Still, Al Morris, president of Worldwide Golf, said he was “blown away” when he learned Friday morning that he’d been sued by PXG. Morris was part of a team that successfully invalidated patents in a case filed by Max Out golf over clubfitting patents, a more than two-year struggle that cost Morris "hundreds of thousands of dollars" but ultimately culminated with victory in a review by the U.S. Patent and Trademark Office last month.
“I don’t understand it,” he told Golf Digest late Friday. “This shocks us. I think he’s doing a disservice to the industry. I just don’t get it.”
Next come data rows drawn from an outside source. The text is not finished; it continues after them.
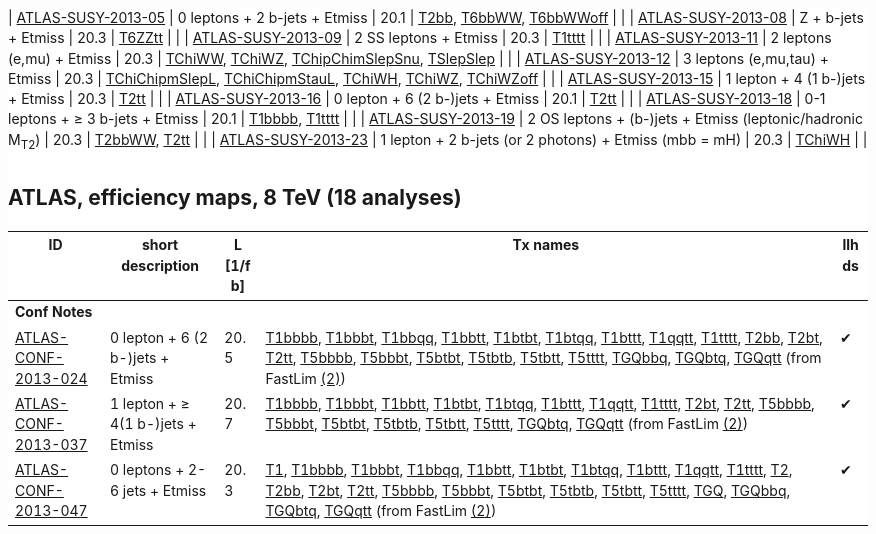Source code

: | [ATLAS-SUSY-2013-05](https://atlas.web.cern.ch/Atlas/GROUPS/PHYSICS/PAPERS/SUSY-2013-05/)<a name="ATLAS-SUSY-2013-05"></a> | 0 leptons + 2 b-jets + Etmiss | 20.1 | [T2bb](SmsDictionary122#T2bb), [T6bbWW](SmsDictionary122#T6bbWW), [T6bbWWoff](SmsDictionary122#T6bbWWoff) | |
| [ATLAS-SUSY-2013-08](https://atlas.web.cern.ch/Atlas/GROUPS/PHYSICS/PAPERS/SUSY-2013-08/)<a name="ATLAS-SUSY-2013-08"></a> | Z + b-jets + Etmiss | 20.3 | [T6ZZtt](SmsDictionary122#T6ZZtt) | |
| [ATLAS-SUSY-2013-09](https://atlas.web.cern.ch/Atlas/GROUPS/PHYSICS/PAPERS/SUSY-2013-09/)<a name="ATLAS-SUSY-2013-09"></a> | 2 SS leptons + Etmiss | 20.3 | [T1tttt](SmsDictionary122#T1tttt) | |
| [ATLAS-SUSY-2013-11](https://atlas.web.cern.ch/Atlas/GROUPS/PHYSICS/PAPERS/SUSY-2013-11/)<a name="ATLAS-SUSY-2013-11"></a> | 2 leptons (e,mu) + Etmiss | 20.3 | [TChiWW](SmsDictionary122#TChiWW), [TChiWZ](SmsDictionary122#TChiWZ), [TChipChimSlepSnu](SmsDictionary122#TChipChimSlepSnu), [TSlepSlep](SmsDictionary122#TSlepSlep) | |
| [ATLAS-SUSY-2013-12](https://atlas.web.cern.ch/Atlas/GROUPS/PHYSICS/PAPERS/SUSY-2013-12/)<a name="ATLAS-SUSY-2013-12"></a> | 3 leptons (e,mu,tau) + Etmiss | 20.3 | [TChiChipmSlepL](SmsDictionary122#TChiChipmSlepL), [TChiChipmStauL](SmsDictionary122#TChiChipmStauL), [TChiWH](SmsDictionary122#TChiWH), [TChiWZ](SmsDictionary122#TChiWZ), [TChiWZoff](SmsDictionary122#TChiWZoff) | |
| [ATLAS-SUSY-2013-15](https://atlas.web.cern.ch/Atlas/GROUPS/PHYSICS/PAPERS/SUSY-2013-15/)<a name="ATLAS-SUSY-2013-15"></a> | 1 lepton + 4 (1 b-)jets + Etmiss | 20.3 | [T2tt](SmsDictionary122#T2tt) | |
| [ATLAS-SUSY-2013-16](https://atlas.web.cern.ch/Atlas/GROUPS/PHYSICS/PAPERS/SUSY-2013-16/)<a name="ATLAS-SUSY-2013-16"></a> | 0 lepton + 6 (2 b-)jets + Etmiss | 20.1 | [T2tt](SmsDictionary122#T2tt) | |
| [ATLAS-SUSY-2013-18](https://atlas.web.cern.ch/Atlas/GROUPS/PHYSICS/PAPERS/SUSY-2013-18/)<a name="ATLAS-SUSY-2013-18"></a> | 0-1 leptons + &ge; 3 b-jets + Etmiss | 20.1 | [T1bbbb](SmsDictionary122#T1bbbb), [T1tttt](SmsDictionary122#T1tttt) | |
| [ATLAS-SUSY-2013-19](https://atlas.web.cern.ch/Atlas/GROUPS/PHYSICS/PAPERS/SUSY-2013-19/)<a name="ATLAS-SUSY-2013-19"></a> | 2 OS leptons + (b-)jets + Etmiss (leptonic/hadronic M<sub>T2</sub>) | 20.3 | [T2bbWW](SmsDictionary122#T2bbWW), [T2tt](SmsDictionary122#T2tt) | |
| [ATLAS-SUSY-2013-23](https://atlas.web.cern.ch/Atlas/GROUPS/PHYSICS/PAPERS/SUSY-2013-23/)<a name="ATLAS-SUSY-2013-23"></a> | 1 lepton + 2 b-jets (or 2 photons) + Etmiss (mbb = mH) | 20.3 | [TChiWH](SmsDictionary122#TChiWH) | |

<a name="ATLASefficiencymaps8"></a>
## ATLAS, efficiency maps, 8 TeV (18 analyses)

| **ID** | **short description** | **L [1/fb]** | **Tx names** | **llhds** |
|--------|-----------------------|--------------|--------------|-----------|
| **Conf Notes** | | | | |
| [ATLAS-CONF-2013-024](https://atlas.web.cern.ch/Atlas/GROUPS/PHYSICS/CONFNOTES/ATLAS-CONF-2013-024/)<a name="ATLAS-CONF-2013-024"></a> | 0 lepton + 6 (2 b-)jets + Etmiss | 20.5 | [T1bbbb](SmsDictionary122#T1bbbb), [T1bbbt](SmsDictionary122#T1bbbt), [T1bbqq](SmsDictionary122#T1bbqq), [T1bbtt](SmsDictionary122#T1bbtt), [T1btbt](SmsDictionary122#T1btbt), [T1btqq](SmsDictionary122#T1btqq), [T1bttt](SmsDictionary122#T1bttt), [T1qqtt](SmsDictionary122#T1qqtt), [T1tttt](SmsDictionary122#T1tttt), [T2bb](SmsDictionary122#T2bb), [T2bt](SmsDictionary122#T2bt), [T2tt](SmsDictionary122#T2tt), [T5bbbb](SmsDictionary122#T5bbbb), [T5bbbt](SmsDictionary122#T5bbbt), [T5btbt](SmsDictionary122#T5btbt), [T5tbtb](SmsDictionary122#T5tbtb), [T5tbtt](SmsDictionary122#T5tbtt), [T5tttt](SmsDictionary122#T5tttt), [TGQbbq](SmsDictionary122#TGQbbq), [TGQbtq](SmsDictionary122#TGQbtq), [TGQqtt](SmsDictionary122#TGQqtt) (from FastLim [(2)](#A2)) |&#10004; |
| [ATLAS-CONF-2013-037](https://atlas.web.cern.ch/Atlas/GROUPS/PHYSICS/CONFNOTES/ATLAS-CONF-2013-037/)<a name="ATLAS-CONF-2013-037"></a> | 1 lepton + &ge; 4(1 b-)jets + Etmiss | 20.7 | [T1bbbb](SmsDictionary122#T1bbbb), [T1bbbt](SmsDictionary122#T1bbbt), [T1bbtt](SmsDictionary122#T1bbtt), [T1btbt](SmsDictionary122#T1btbt), [T1btqq](SmsDictionary122#T1btqq), [T1bttt](SmsDictionary122#T1bttt), [T1qqtt](SmsDictionary122#T1qqtt), [T1tttt](SmsDictionary122#T1tttt), [T2bt](SmsDictionary122#T2bt), [T2tt](SmsDictionary122#T2tt), [T5bbbb](SmsDictionary122#T5bbbb), [T5bbbt](SmsDictionary122#T5bbbt), [T5btbt](SmsDictionary122#T5btbt), [T5tbtb](SmsDictionary122#T5tbtb), [T5tbtt](SmsDictionary122#T5tbtt), [T5tttt](SmsDictionary122#T5tttt), [TGQbtq](SmsDictionary122#TGQbtq), [TGQqtt](SmsDictionary122#TGQqtt) (from FastLim [(2)](#A2)) |&#10004; |
| [ATLAS-CONF-2013-047](https://atlas.web.cern.ch/Atlas/GROUPS/PHYSICS/CONFNOTES/ATLAS-CONF-2013-047/)<a name="ATLAS-CONF-2013-047"></a> | 0 leptons + 2-6 jets + Etmiss | 20.3 | [T1](SmsDictionary122#T1), [T1bbbb](SmsDictionary122#T1bbbb), [T1bbbt](SmsDictionary122#T1bbbt), [T1bbqq](SmsDictionary122#T1bbqq), [T1bbtt](SmsDictionary122#T1bbtt), [T1btbt](SmsDictionary122#T1btbt), [T1btqq](SmsDictionary122#T1btqq), [T1bttt](SmsDictionary122#T1bttt), [T1qqtt](SmsDictionary122#T1qqtt), [T1tttt](SmsDictionary122#T1tttt), [T2](SmsDictionary122#T2), [T2bb](SmsDictionary122#T2bb), [T2bt](SmsDictionary122#T2bt), [T2tt](SmsDictionary122#T2tt), [T5bbbb](SmsDictionary122#T5bbbb), [T5bbbt](SmsDictionary122#T5bbbt), [T5btbt](SmsDictionary122#T5btbt), [T5tbtb](SmsDictionary122#T5tbtb), [T5tbtt](SmsDictionary122#T5tbtt), [T5tttt](SmsDictionary122#T5tttt), [TGQ](SmsDictionary122#TGQ), [TGQbbq](SmsDictionary122#TGQbbq), [TGQbtq](SmsDictionary122#TGQbtq), [TGQqtt](SmsDictionary122#TGQqtt) (from FastLim [(2)](#A2)) |&#10004; |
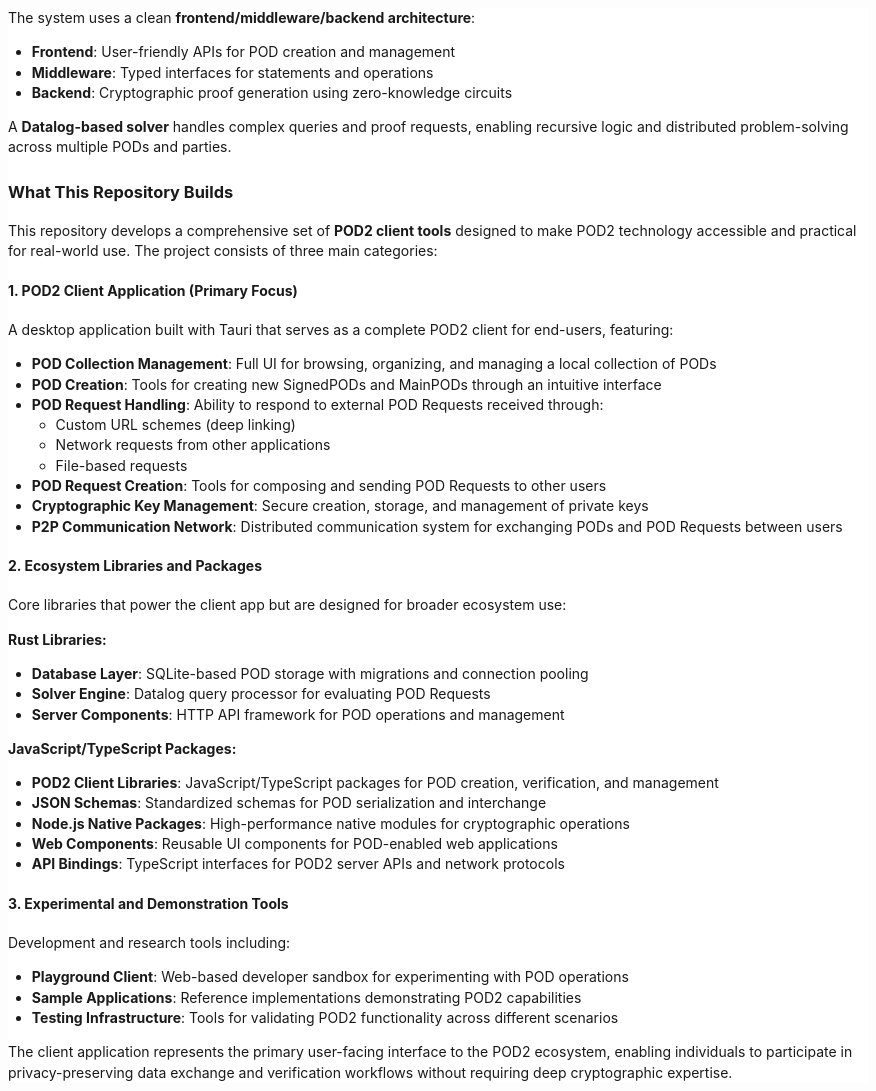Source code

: The system uses a clean **frontend/middleware/backend architecture**:
- **Frontend**: User-friendly APIs for POD creation and management
- **Middleware**: Typed interfaces for statements and operations  
- **Backend**: Cryptographic proof generation using zero-knowledge circuits

A **Datalog-based solver** handles complex queries and proof requests, enabling recursive logic and distributed problem-solving across multiple PODs and parties.

### What This Repository Builds

This repository develops a comprehensive set of **POD2 client tools** designed to make POD2 technology accessible and practical for real-world use. The project consists of three main categories:

#### 1. POD2 Client Application (Primary Focus)
A desktop application built with Tauri that serves as a complete POD2 client for end-users, featuring:

- **POD Collection Management**: Full UI for browsing, organizing, and managing a local collection of PODs
- **POD Creation**: Tools for creating new SignedPODs and MainPODs through an intuitive interface
- **POD Request Handling**: Ability to respond to external POD Requests received through:
  - Custom URL schemes (deep linking)
  - Network requests from other applications
  - File-based requests
- **POD Request Creation**: Tools for composing and sending POD Requests to other users
- **Cryptographic Key Management**: Secure creation, storage, and management of private keys
- **P2P Communication Network**: Distributed communication system for exchanging PODs and POD Requests between users

#### 2. Ecosystem Libraries and Packages
Core libraries that power the client app but are designed for broader ecosystem use:

**Rust Libraries:**
- **Database Layer**: SQLite-based POD storage with migrations and connection pooling
- **Solver Engine**: Datalog query processor for evaluating POD Requests
- **Server Components**: HTTP API framework for POD operations and management

**JavaScript/TypeScript Packages:**
- **POD2 Client Libraries**: JavaScript/TypeScript packages for POD creation, verification, and management
- **JSON Schemas**: Standardized schemas for POD serialization and interchange
- **Node.js Native Packages**: High-performance native modules for cryptographic operations
- **Web Components**: Reusable UI components for POD-enabled web applications
- **API Bindings**: TypeScript interfaces for POD2 server APIs and network protocols

#### 3. Experimental and Demonstration Tools
Development and research tools including:

- **Playground Client**: Web-based developer sandbox for experimenting with POD operations
- **Sample Applications**: Reference implementations demonstrating POD2 capabilities
- **Testing Infrastructure**: Tools for validating POD2 functionality across different scenarios

The client application represents the primary user-facing interface to the POD2 ecosystem, enabling individuals to participate in privacy-preserving data exchange and verification workflows without requiring deep cryptographic expertise.

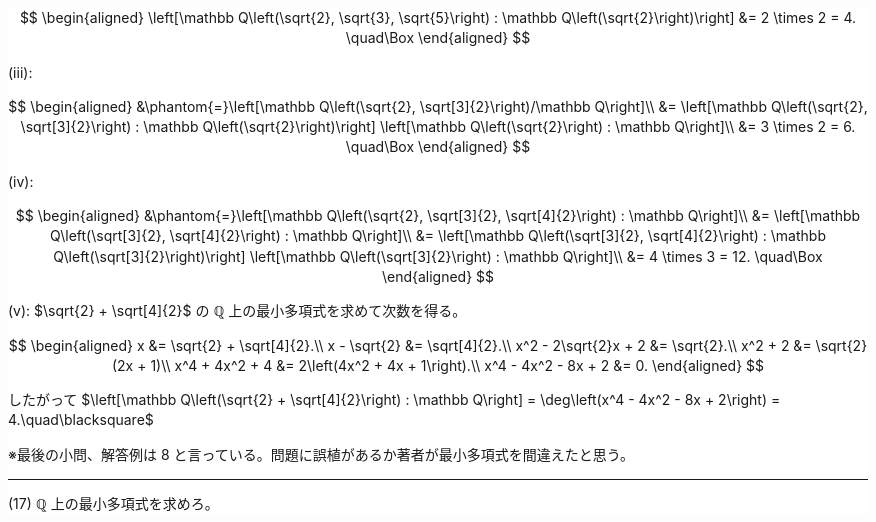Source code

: $$
\begin{aligned}
\left[\mathbb Q\left(\sqrt{2}, \sqrt{3}, \sqrt{5}\right) : \mathbb Q\left(\sqrt{2}\right)\right]
&= 2 \times 2 = 4.
\quad\Box
\end{aligned}
$$

$\text{(iii)}:$

$$
\begin{aligned}
&\phantom{=}\left[\mathbb Q\left(\sqrt{2}, \sqrt[3]{2}\right)/\mathbb Q\right]\\
&= \left[\mathbb Q\left(\sqrt{2}, \sqrt[3]{2}\right) : \mathbb Q\left(\sqrt{2}\right)\right]
   \left[\mathbb Q\left(\sqrt{2}\right) : \mathbb Q\right]\\
&= 3 \times 2 = 6.
\quad\Box
\end{aligned}
$$

$\text{(iv)}:$

$$
\begin{aligned}
&\phantom{=}\left[\mathbb Q\left(\sqrt{2}, \sqrt[3]{2}, \sqrt[4]{2}\right) : \mathbb Q\right]\\
&= \left[\mathbb Q\left(\sqrt[3]{2}, \sqrt[4]{2}\right) : \mathbb Q\right]\\
&= \left[\mathbb Q\left(\sqrt[3]{2}, \sqrt[4]{2}\right) : \mathbb Q\left(\sqrt[3]{2}\right)\right]
   \left[\mathbb Q\left(\sqrt[3]{2}\right) : \mathbb Q\right]\\
&= 4 \times 3 = 12.
\quad\Box
\end{aligned}
$$

$\text{(v)}:$ $\sqrt{2} + \sqrt[4]{2}$ の $\mathbb Q$ 上の最小多項式を求めて次数を得る。

$$
\begin{aligned}
x &= \sqrt{2} + \sqrt[4]{2}.\\
x - \sqrt{2} &= \sqrt[4]{2}.\\
x^2 - 2\sqrt{2}x + 2 &= \sqrt{2}.\\
x^2 + 2 &= \sqrt{2}(2x + 1)\\
x^4 + 4x^2 + 4 &= 2\left(4x^2 + 4x + 1\right).\\
x^4 - 4x^2 - 8x + 2 &= 0.
\end{aligned}
$$

したがって
$\left[\mathbb Q\left(\sqrt{2} + \sqrt[4]{2}\right) : \mathbb Q\right] = \deg\left(x^4 - 4x^2 - 8x + 2\right) = 4.\quad\blacksquare$

※最後の小問、解答例は $8$ と言っている。問題に誤植があるか著者が最小多項式を間違えたと思う。

----

$(17)$ $\mathbb Q$ 上の最小多項式を求めろ。
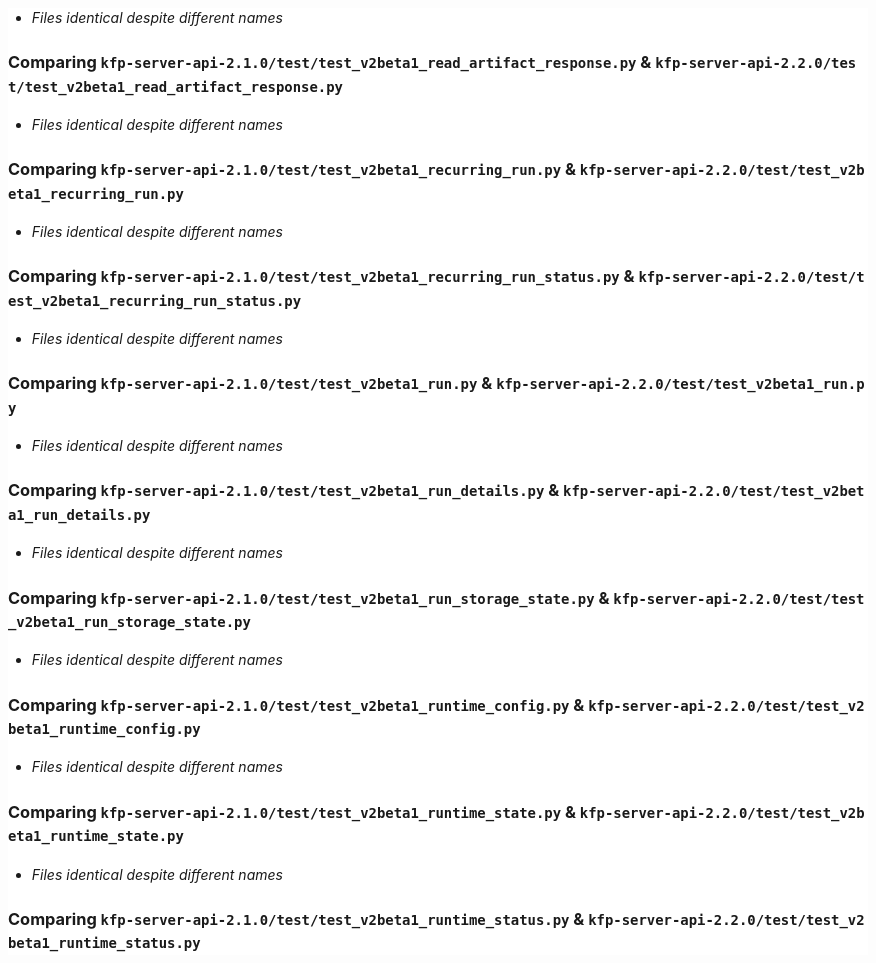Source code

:  * *Files identical despite different names*

### Comparing `kfp-server-api-2.1.0/test/test_v2beta1_read_artifact_response.py` & `kfp-server-api-2.2.0/test/test_v2beta1_read_artifact_response.py`

 * *Files identical despite different names*

### Comparing `kfp-server-api-2.1.0/test/test_v2beta1_recurring_run.py` & `kfp-server-api-2.2.0/test/test_v2beta1_recurring_run.py`

 * *Files identical despite different names*

### Comparing `kfp-server-api-2.1.0/test/test_v2beta1_recurring_run_status.py` & `kfp-server-api-2.2.0/test/test_v2beta1_recurring_run_status.py`

 * *Files identical despite different names*

### Comparing `kfp-server-api-2.1.0/test/test_v2beta1_run.py` & `kfp-server-api-2.2.0/test/test_v2beta1_run.py`

 * *Files identical despite different names*

### Comparing `kfp-server-api-2.1.0/test/test_v2beta1_run_details.py` & `kfp-server-api-2.2.0/test/test_v2beta1_run_details.py`

 * *Files identical despite different names*

### Comparing `kfp-server-api-2.1.0/test/test_v2beta1_run_storage_state.py` & `kfp-server-api-2.2.0/test/test_v2beta1_run_storage_state.py`

 * *Files identical despite different names*

### Comparing `kfp-server-api-2.1.0/test/test_v2beta1_runtime_config.py` & `kfp-server-api-2.2.0/test/test_v2beta1_runtime_config.py`

 * *Files identical despite different names*

### Comparing `kfp-server-api-2.1.0/test/test_v2beta1_runtime_state.py` & `kfp-server-api-2.2.0/test/test_v2beta1_runtime_state.py`

 * *Files identical despite different names*

### Comparing `kfp-server-api-2.1.0/test/test_v2beta1_runtime_status.py` & `kfp-server-api-2.2.0/test/test_v2beta1_runtime_status.py`
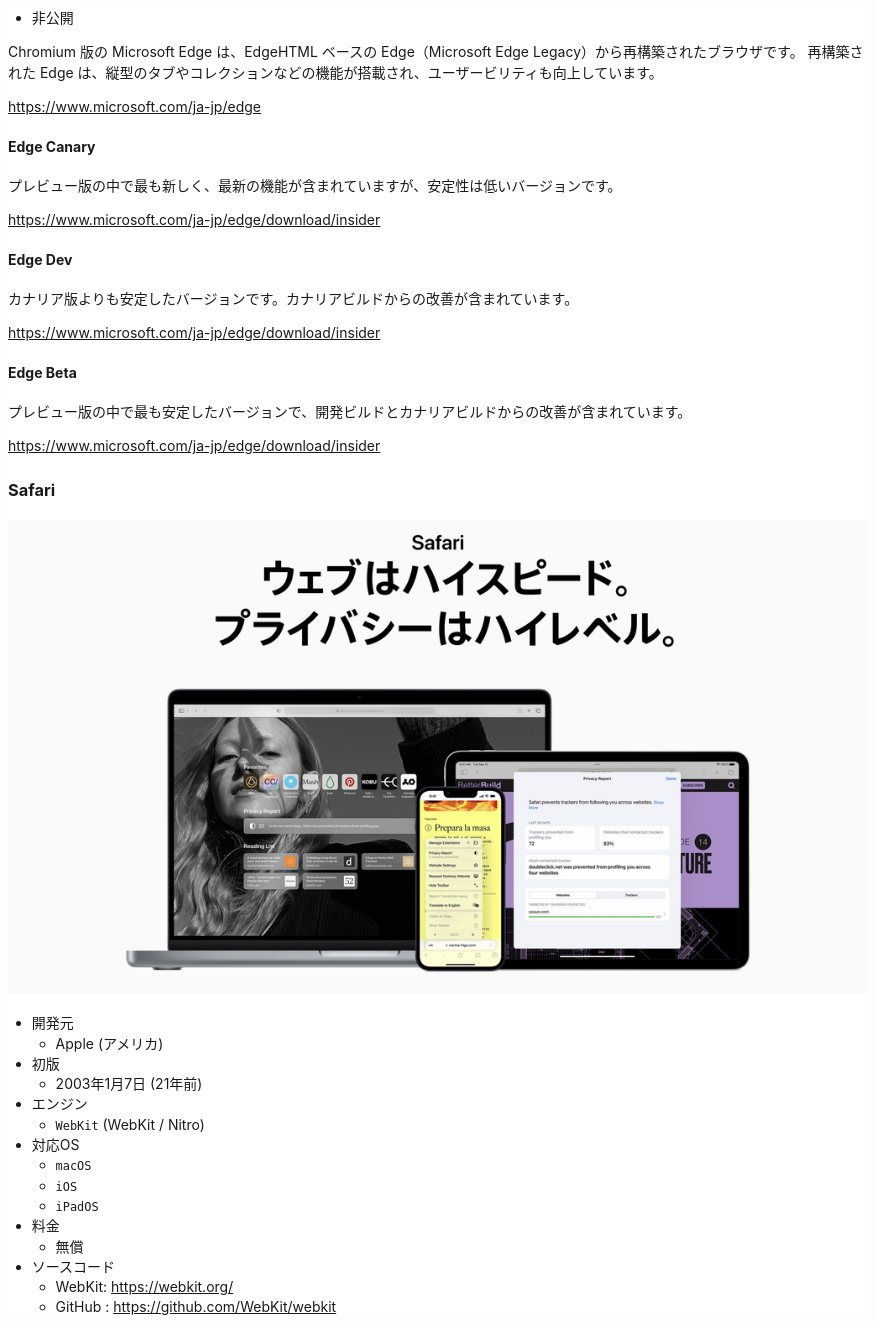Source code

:   - 非公開

Chromium 版の Microsoft Edge は、EdgeHTML ベースの Edge（Microsoft Edge Legacy）から再構築されたブラウザです。
再構築された Edge は、縦型のタブやコレクションなどの機能が搭載され、ユーザービリティも向上しています。

https://www.microsoft.com/ja-jp/edge

#### Edge Canary

プレビュー版の中で最も新しく、最新の機能が含まれていますが、安定性は低いバージョンです。

https://www.microsoft.com/ja-jp/edge/download/insider

#### Edge Dev

カナリア版よりも安定したバージョンです。カナリアビルドからの改善が含まれています。

https://www.microsoft.com/ja-jp/edge/download/insider

#### Edge Beta

プレビュー版の中で最も安定したバージョンで、開発ビルドとカナリアビルドからの改善が含まれています。

https://www.microsoft.com/ja-jp/edge/download/insider

### Safari

![Safari](/images/2024-browsers/safari.jpg)

- 開発元
  - Apple (アメリカ)
- 初版
  - 2003年1月7日 (21年前)
- エンジン
  - `WebKit` (WebKit / Nitro)
- 対応OS
  - `macOS`
  - `iOS`
  - `iPadOS`
- 料金
  - 無償
- ソースコード
  - WebKit: https://webkit.org/
  - GitHub : https://github.com/WebKit/webkit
Chris Nickel noted this at MyGolfSpy:
By suing retailers, PXG is taking the road less traveled, but it is a road other have taken with some success. Strategically, the move might make sense, although it’s certain to draw the ire of the retail chains targeted, and likely the mainstream wing of the industry as a whole. The reality is these chains won’t ever be part of PXG’s business plan, so there’s no risk of PXG losing sales directly, and we suspect that PXG Founder, Bob Parsons, doesn’t much care what his competitors think.
It's stating the obvious: Parsons is going after retailers at a time they are struggling and yet still providing a more cost effective option for buying fitted clubs. Not everyone can afford the PXG experience and club, so feel free to think little of Parsons for dragging the good folks in retail into this fight. He certainly is entitled to protect his patents but if he cared about golf, he wouldn't drag the retailers into this.
Here is another angle worth noting: if we get to the "variable distance ball" or distance rollback stage where a product designed to be used on classic courses comes to market, patent wars may develop in an effort to slow down the manufacture and sale of such a ball.
Parsons may have set the stage for other manufacturers to go after retailers or even golf professionals who would sell a product designed to make a course more safe or to play as intended.